Task prompt — Pictures are not part of the copy; reproduce the remaining data exactly.
-------- Supplied material --------
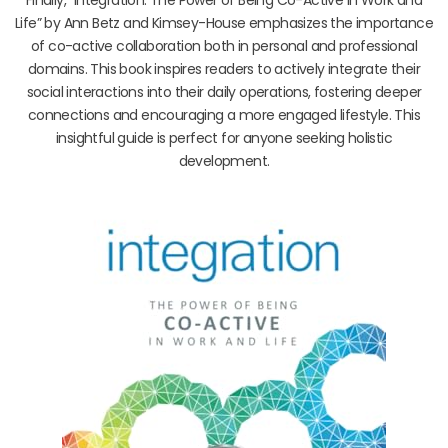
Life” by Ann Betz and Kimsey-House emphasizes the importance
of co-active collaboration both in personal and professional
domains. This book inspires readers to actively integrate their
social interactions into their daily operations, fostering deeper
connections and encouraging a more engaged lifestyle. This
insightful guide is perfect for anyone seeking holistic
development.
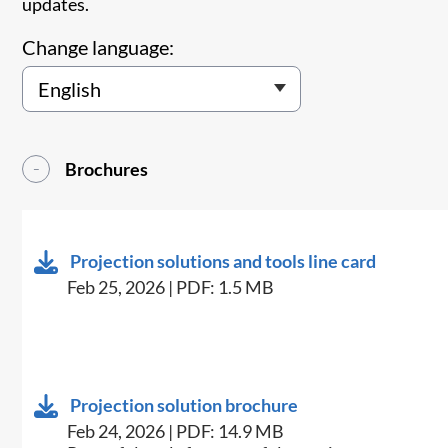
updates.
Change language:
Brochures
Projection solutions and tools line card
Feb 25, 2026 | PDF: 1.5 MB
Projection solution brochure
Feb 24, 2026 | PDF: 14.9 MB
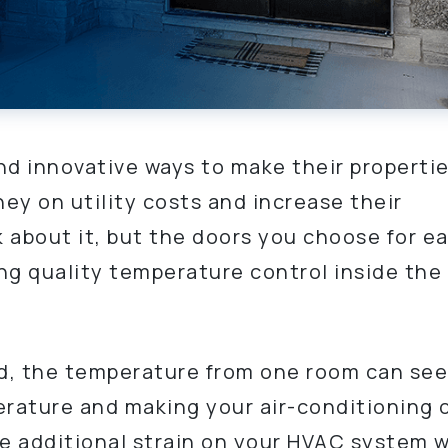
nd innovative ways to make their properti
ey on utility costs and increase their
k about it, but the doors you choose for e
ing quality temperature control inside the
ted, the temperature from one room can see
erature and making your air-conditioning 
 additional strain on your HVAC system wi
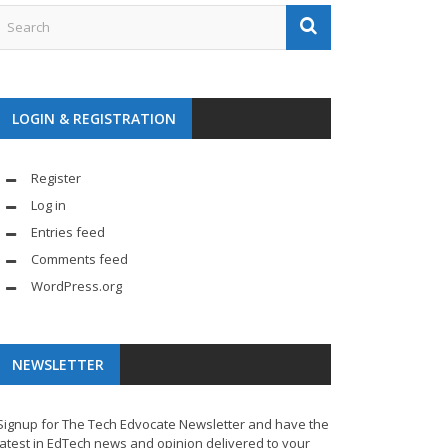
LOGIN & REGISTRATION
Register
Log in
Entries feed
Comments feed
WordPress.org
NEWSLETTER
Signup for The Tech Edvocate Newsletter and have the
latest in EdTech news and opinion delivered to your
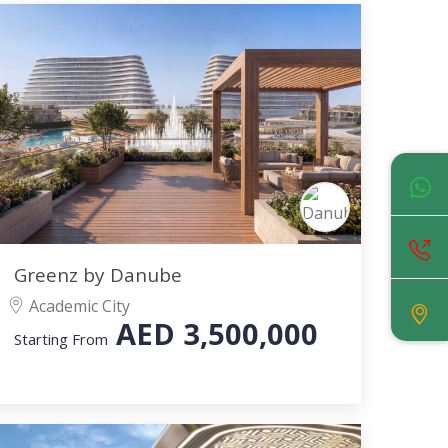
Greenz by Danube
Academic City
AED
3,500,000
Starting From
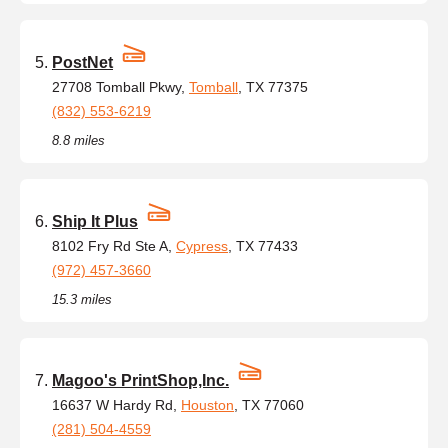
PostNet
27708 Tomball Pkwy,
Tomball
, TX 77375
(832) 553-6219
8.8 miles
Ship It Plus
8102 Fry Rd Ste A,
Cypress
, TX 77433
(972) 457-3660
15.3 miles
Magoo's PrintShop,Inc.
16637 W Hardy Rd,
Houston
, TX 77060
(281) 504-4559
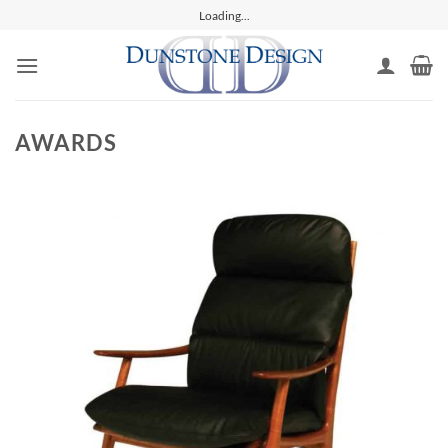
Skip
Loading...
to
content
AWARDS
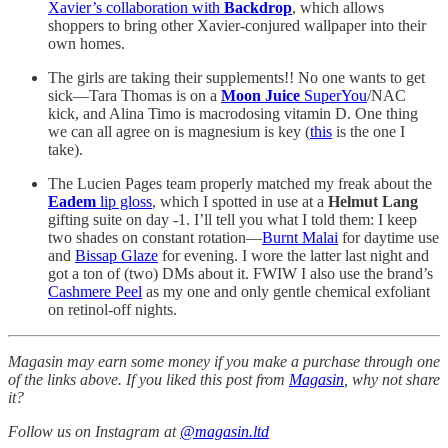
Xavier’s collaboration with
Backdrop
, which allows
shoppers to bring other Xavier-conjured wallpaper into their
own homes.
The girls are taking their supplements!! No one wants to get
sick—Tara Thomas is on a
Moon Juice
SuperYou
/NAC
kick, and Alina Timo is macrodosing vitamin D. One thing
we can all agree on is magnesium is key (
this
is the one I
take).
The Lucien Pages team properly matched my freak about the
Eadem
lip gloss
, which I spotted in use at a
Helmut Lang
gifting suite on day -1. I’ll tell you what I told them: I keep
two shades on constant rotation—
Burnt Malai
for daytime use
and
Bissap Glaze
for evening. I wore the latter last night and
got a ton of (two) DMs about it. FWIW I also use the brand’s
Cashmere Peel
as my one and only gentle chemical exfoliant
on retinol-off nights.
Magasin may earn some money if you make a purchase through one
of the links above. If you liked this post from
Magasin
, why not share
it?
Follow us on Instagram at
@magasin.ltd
--------
Your response —
Life” by Ann Betz and Kimsey-House emphasizes the importance
of co-active collaboration both in personal and professional
domains. This book inspires readers to actively integrate their
social interactions into their daily operations, fostering deeper
connections and encouraging a more engaged lifestyle. This
insightful guide is perfect for anyone seeking holistic
development.
updates.
Change language:
Brochures
Projection solutions and tools line card
Feb 25, 2026 | PDF: 1.5 MB
Projection solution brochure
Feb 24, 2026 | PDF: 14.9 MB
nd innovative ways to make their properti
ey on utility costs and increase their
k about it, but the doors you choose for e
ing quality temperature control inside the
ted, the temperature from one room can see
erature and making your air-conditioning 
 additional strain on your HVAC system wi
LOGIN & REGISTRATION
Register
Log in
Entries feed
Comments feed
WordPress.org
NEWSLETTER
Signup for The Tech Edvocate Newsletter and have the
latest in EdTech news and opinion delivered to your
Greenz by Danube
Academic City
AED
3,500,000
Starting From
PostNet
27708 Tomball Pkwy,
Tomball
, TX 77375
(832) 553-6219
8.8 miles
Ship It Plus
8102 Fry Rd Ste A,
Cypress
, TX 77433
(972) 457-3660
15.3 miles
Magoo's PrintShop,Inc.
16637 W Hardy Rd,
Houston
, TX 77060
(281) 504-4559
Skip
Loading...
to
content
AWARDS
Xavier’s collaboration with
Backdrop
, which allows
shoppers to bring other Xavier-conjured wallpaper into their
own homes.
The girls are taking their supplements!! No one wants to get
sick—Tara Thomas is on a
Moon Juice
SuperYou
/NAC
kick, and Alina Timo is macrodosing vitamin D. One thing
we can all agree on is magnesium is key (
this
is the one I
take).
The Lucien Pages team properly matched my freak about the
Eadem
lip gloss
, which I spotted in use at a
Helmut Lang
gifting suite on day -1. I’ll tell you what I told them: I keep
two shades on constant rotation—
Burnt Malai
for daytime use
and
Bissap Glaze
for evening. I wore the latter last night and
got a ton of (two) DMs about it. FWIW I also use the brand’s
Cashmere Peel
as my one and only gentle chemical exfoliant
on retinol-off nights.
Magasin may earn some money if you make a purchase through one
of the links above. If you liked this post from
Magasin
, why not share
it?
Follow us on Instagram at
@magasin.ltd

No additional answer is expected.